Evie has been holding her family together since childhood, surrendering her education, social life, and sense of self to become the household's invisible scaffolding. Her mother told her that her smile could "fix a broken world," and Evie internalized that mandate until she nearly disappeared inside it. Working for The Villain is the first thing that is hers—a space where she is valued for competence rather than sacrifice. Her brief resignation underscores how devastating it feels to lose that identity, and her return signals a refusal to shrink herself any longer.

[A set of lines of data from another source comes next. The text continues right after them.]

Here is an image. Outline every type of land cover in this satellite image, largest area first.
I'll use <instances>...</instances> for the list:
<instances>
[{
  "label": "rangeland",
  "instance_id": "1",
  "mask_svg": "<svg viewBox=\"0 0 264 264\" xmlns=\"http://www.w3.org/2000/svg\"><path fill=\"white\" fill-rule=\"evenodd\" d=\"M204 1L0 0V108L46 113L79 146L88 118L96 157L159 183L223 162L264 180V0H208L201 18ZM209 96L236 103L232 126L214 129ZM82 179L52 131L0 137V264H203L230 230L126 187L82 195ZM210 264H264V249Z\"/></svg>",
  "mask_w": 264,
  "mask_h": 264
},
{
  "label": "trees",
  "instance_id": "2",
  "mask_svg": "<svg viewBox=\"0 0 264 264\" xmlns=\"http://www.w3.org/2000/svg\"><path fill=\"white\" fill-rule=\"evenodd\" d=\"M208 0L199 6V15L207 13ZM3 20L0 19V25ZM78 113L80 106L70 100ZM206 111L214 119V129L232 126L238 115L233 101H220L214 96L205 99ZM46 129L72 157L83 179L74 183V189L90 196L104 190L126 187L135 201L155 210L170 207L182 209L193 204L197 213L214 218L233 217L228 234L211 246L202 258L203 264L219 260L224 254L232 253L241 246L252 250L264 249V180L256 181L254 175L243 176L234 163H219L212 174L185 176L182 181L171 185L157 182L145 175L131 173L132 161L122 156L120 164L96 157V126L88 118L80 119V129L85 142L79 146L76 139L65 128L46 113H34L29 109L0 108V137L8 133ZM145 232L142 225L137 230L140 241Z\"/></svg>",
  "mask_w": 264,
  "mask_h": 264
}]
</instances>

Trauma, Scars, and Reclamation

The novel literalizes emotional wounds through Evie's glowing magical scar, a mark left by her abuser Otto Warsen that causes pain whenever the enchanted dagger is near. Her decision to undergo agonizing exposure sessions to sever the bond is a metaphor for confronting trauma rather than hiding from it. That the very dagger ultimately saves her life—when she uses it to kill Warsen—transforms the symbol of her victimhood into the instrument of her liberation.

Vulnerability as Strength

Both Evie and Trystan have been taught that needing others is dangerous. Trystan's mother drilled into him that love is weakness; Evie learned from repeated abandonment that relying on anyone invites heartbreak. Yet every turning point in the story hinges on vulnerability: Evie's candid "I want to know you, that's all" cracks Trystan's defenses; his whispered childhood fear of the dark humanizes the kingdom's most feared man; their almost-kiss and the hug she requests after her father's betrayal are moments of radical openness that prove connection—not power—is what sustains them both.